The agriculture, forestry and fishing sector expanded 2.3%, against 2.5% in the corresponding period last year. Growth in the financial, insurance, real estate and professional services sectors slowed to 6.4% from 9.4% a year earlier. However, trade, hotel, transport, communications and services related to broadcasting showed an 11.1% uptick, compared with 8.9% the year before.
Slowest under Modi
The 5.7% growth is the slowest since Prime Minister Narendra Modi came to power in May 2014. The previous low was 5.3%, reported in January-March 2014.
The latest numbers show that India lags behind neighboring China, which reported a growth rate of 6.9% in the June quarter, with economists saying it would be hard for Asia's third-largest economy to reach 7% growth for the full fiscal year. The Indian economy grew 7.1% in the financial year ended in March.
"It's a disappointment," Pronab Sen, former chairman of the National Statistical Commission, told the local CNBC affiliate. "The manufacturing number is a bit of a shocker," indicating that there is "serious demand compression," he said.
The lower-than-expected agriculture number also shows the effects of demonetization despite favorable weather conditions, Sen said, adding that full-year GDP expansion could now fall short of 6.3%.
Last Nov. 8, Modi banned 500 rupee and 1,000 rupee notes in a sudden move to curb "black money," or untaxed wealth, corruption and counterfeit currency.
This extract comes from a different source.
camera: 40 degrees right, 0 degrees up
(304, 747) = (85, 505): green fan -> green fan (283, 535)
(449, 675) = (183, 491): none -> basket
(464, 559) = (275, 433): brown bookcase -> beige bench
The drastic step withdrew some 15.4 trillion rupees from the cash-heavy economy, disrupting business activity.
Capital Economics, a macroeconomic research agency that had predicted 6.5% growth, said the slowdown in the June quarter was "a surprise."
"When the economy slowed in [January-March] this was widely attributed to the impact of the demonetization that was announced late last year," it said, adding that it and most others had thought the headwind would have eased.